After looking at these bands, you may notice I'm not giving much notice to other members in these bands. I'm focusing mostly on the ladies, whose pretty faces grace magazine covers, articles, and promotional posters. This is exactly my point, as this is how a lot of the music industry, especially in the States, see things. During my research, I have checked out quite a few bands that follow this exact formula. Not all of them are good.

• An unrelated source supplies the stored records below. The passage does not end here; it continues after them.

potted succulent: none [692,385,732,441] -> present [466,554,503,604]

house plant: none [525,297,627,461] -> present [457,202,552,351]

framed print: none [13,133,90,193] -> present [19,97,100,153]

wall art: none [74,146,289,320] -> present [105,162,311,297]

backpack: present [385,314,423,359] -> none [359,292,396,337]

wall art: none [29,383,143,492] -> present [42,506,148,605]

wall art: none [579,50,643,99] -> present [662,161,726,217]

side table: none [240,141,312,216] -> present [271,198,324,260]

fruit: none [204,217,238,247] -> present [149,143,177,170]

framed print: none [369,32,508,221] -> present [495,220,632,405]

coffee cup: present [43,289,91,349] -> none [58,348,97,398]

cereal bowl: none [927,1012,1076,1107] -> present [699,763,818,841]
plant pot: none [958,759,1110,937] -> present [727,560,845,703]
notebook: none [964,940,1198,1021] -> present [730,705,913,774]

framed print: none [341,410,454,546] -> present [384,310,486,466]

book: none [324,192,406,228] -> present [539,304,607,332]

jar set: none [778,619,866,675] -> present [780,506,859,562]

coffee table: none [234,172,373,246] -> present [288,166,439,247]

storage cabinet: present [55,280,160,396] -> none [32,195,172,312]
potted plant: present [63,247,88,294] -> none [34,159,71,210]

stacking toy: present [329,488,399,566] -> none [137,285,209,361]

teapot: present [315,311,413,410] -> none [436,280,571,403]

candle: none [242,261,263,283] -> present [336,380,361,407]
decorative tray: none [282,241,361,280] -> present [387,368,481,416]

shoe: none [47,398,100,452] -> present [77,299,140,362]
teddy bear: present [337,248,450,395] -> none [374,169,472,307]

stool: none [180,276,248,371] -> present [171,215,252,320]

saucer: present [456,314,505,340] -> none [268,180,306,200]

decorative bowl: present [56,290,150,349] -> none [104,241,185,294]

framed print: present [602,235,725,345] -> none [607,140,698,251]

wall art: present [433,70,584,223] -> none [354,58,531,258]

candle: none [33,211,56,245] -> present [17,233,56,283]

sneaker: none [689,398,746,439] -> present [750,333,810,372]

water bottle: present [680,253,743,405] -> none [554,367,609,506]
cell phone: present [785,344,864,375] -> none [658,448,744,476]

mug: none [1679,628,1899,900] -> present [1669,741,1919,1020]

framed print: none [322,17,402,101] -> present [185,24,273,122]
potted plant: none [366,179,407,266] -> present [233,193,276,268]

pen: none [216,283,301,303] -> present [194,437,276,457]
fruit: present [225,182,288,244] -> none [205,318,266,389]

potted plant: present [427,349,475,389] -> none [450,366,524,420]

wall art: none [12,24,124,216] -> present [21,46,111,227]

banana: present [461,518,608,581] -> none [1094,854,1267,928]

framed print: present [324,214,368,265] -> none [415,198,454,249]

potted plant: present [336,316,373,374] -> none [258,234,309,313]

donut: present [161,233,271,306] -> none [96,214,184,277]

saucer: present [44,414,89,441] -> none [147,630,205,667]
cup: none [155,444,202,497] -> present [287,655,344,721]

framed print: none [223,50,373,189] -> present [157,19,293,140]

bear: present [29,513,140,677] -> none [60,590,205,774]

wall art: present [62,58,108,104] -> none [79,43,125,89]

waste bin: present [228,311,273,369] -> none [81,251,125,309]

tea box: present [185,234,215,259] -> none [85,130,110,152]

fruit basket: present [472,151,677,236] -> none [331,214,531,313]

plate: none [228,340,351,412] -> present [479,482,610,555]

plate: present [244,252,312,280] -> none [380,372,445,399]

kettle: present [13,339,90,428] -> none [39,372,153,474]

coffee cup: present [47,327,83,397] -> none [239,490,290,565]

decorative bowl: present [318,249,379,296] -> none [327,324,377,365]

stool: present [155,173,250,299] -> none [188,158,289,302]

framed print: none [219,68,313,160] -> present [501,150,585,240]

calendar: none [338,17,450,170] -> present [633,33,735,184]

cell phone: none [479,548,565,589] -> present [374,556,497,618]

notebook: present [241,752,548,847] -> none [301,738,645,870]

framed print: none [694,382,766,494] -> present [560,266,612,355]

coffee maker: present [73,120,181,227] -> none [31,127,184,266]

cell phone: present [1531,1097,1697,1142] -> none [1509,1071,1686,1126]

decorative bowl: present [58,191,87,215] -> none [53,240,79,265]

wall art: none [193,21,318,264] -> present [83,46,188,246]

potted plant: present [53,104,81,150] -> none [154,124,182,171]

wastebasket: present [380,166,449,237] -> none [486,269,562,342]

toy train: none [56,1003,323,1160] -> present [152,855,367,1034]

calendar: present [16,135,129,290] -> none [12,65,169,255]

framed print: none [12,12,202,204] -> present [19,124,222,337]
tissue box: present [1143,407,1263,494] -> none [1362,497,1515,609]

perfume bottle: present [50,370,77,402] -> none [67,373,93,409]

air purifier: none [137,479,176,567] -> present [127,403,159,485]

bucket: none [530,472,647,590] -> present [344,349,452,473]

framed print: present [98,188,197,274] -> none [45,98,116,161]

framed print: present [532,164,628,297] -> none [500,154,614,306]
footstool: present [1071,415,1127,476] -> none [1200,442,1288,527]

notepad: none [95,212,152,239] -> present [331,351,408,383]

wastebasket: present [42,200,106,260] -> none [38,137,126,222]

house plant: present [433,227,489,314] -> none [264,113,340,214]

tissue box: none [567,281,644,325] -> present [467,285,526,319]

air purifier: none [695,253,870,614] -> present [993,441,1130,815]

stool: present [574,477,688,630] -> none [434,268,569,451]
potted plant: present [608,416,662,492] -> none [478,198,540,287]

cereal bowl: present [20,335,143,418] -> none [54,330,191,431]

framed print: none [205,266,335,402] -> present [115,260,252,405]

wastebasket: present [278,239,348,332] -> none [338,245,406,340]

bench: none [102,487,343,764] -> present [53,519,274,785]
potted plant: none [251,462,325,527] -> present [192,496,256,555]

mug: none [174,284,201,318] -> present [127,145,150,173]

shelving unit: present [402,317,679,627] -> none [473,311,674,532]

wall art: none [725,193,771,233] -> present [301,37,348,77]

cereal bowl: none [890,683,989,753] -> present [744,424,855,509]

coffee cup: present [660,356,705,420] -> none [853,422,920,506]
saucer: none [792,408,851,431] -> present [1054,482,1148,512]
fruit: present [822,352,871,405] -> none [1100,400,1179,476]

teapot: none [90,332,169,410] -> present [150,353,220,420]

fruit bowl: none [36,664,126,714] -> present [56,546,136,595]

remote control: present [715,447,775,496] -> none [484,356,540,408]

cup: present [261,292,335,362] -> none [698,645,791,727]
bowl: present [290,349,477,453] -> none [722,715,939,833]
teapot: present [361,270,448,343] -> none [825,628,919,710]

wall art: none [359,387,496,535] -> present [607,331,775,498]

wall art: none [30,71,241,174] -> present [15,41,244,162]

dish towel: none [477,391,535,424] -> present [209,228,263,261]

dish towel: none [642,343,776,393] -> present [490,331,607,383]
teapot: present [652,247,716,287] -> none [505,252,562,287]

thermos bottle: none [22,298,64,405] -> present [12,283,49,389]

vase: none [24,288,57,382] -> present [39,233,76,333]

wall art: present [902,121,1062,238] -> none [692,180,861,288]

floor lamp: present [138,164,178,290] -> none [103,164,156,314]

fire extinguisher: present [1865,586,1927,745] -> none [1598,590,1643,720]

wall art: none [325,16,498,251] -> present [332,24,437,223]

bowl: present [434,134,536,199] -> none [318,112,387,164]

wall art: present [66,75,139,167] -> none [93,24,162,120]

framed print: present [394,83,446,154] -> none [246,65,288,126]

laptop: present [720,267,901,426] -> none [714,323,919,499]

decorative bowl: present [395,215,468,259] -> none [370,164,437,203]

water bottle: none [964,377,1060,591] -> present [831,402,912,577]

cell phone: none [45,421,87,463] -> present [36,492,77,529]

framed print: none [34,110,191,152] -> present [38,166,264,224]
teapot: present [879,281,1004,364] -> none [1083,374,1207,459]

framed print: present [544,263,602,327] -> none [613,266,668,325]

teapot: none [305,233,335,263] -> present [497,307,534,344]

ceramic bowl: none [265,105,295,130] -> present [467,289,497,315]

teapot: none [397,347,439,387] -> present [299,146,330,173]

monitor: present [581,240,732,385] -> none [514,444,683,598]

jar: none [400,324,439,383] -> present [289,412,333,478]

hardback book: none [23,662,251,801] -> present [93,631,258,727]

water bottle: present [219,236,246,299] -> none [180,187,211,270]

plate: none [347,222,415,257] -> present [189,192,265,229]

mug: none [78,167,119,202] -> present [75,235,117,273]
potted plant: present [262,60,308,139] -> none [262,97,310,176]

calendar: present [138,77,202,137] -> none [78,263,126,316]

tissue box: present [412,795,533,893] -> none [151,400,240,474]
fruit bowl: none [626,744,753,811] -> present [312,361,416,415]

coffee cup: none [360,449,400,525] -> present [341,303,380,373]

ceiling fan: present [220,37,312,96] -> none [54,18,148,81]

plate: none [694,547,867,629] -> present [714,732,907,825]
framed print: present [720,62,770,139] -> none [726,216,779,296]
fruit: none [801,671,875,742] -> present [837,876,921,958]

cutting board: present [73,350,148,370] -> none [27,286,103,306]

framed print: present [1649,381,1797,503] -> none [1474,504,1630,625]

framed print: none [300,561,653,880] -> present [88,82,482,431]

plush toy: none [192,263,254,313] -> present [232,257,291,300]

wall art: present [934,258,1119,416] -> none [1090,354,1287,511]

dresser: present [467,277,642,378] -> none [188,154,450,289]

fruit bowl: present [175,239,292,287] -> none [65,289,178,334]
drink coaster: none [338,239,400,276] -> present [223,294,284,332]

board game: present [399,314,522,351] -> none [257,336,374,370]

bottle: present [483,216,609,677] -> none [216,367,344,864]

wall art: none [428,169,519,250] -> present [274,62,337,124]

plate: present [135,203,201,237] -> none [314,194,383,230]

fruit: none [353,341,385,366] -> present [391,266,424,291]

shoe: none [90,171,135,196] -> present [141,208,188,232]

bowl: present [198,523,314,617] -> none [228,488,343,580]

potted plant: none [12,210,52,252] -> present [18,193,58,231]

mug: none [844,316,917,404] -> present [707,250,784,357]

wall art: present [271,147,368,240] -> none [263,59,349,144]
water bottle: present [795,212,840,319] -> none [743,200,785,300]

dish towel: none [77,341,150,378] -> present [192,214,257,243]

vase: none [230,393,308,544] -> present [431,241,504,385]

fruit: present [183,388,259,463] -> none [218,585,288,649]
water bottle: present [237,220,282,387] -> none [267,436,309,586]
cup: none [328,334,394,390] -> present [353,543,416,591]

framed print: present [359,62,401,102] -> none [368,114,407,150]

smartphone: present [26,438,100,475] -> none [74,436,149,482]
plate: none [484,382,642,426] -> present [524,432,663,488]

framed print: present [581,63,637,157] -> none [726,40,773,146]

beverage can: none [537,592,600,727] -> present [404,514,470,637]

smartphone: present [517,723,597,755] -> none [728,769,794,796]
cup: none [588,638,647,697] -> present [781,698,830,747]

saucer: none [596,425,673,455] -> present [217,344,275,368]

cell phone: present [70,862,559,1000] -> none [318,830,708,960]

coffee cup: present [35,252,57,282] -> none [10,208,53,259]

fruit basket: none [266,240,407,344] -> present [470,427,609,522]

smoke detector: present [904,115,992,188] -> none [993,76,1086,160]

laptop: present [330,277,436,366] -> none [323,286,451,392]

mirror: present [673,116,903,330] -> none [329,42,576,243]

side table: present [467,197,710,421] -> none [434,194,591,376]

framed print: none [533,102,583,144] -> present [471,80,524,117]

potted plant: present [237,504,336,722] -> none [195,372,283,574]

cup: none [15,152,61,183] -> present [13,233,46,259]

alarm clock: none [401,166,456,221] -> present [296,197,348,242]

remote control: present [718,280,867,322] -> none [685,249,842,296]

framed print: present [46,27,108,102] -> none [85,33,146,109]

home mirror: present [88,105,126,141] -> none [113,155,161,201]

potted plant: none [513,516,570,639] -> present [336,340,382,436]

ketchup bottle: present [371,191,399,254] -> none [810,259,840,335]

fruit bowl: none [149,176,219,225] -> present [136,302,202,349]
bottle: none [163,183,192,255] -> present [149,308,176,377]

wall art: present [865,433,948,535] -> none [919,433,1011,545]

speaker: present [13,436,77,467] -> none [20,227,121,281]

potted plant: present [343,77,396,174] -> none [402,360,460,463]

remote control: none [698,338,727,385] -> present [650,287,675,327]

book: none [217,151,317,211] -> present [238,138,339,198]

I watched some videos where a beautiful or sexy young woman was dancing in front of the band, holding a microphone. But when they opened their mouths, nothing but crap came out. There have been quite a few copycats out there and the "Beauty and the Beast" method has become a bit crowded. I do enjoy most of the bands that I featured in this post, but one of these bands on here I don't really care for (I'm not going to tell you which one).
What I'm trying to say is that it takes more than a beautiful woman, even if she is a great singer, to make a band. A lot of these bands are great beyond that pretty face and lovely voice. I didn't get into this type of music just because of the ladies. Despite the "Beauty," you still need the "Beast."
Anyway, I want you guys to check out the playlist below and enrich your appreciation for this kind of music.
Because I am fucking awesome, so, vicariously, everything I enjoy is also fucking awesome.
I thought you guys would have figured that out by now.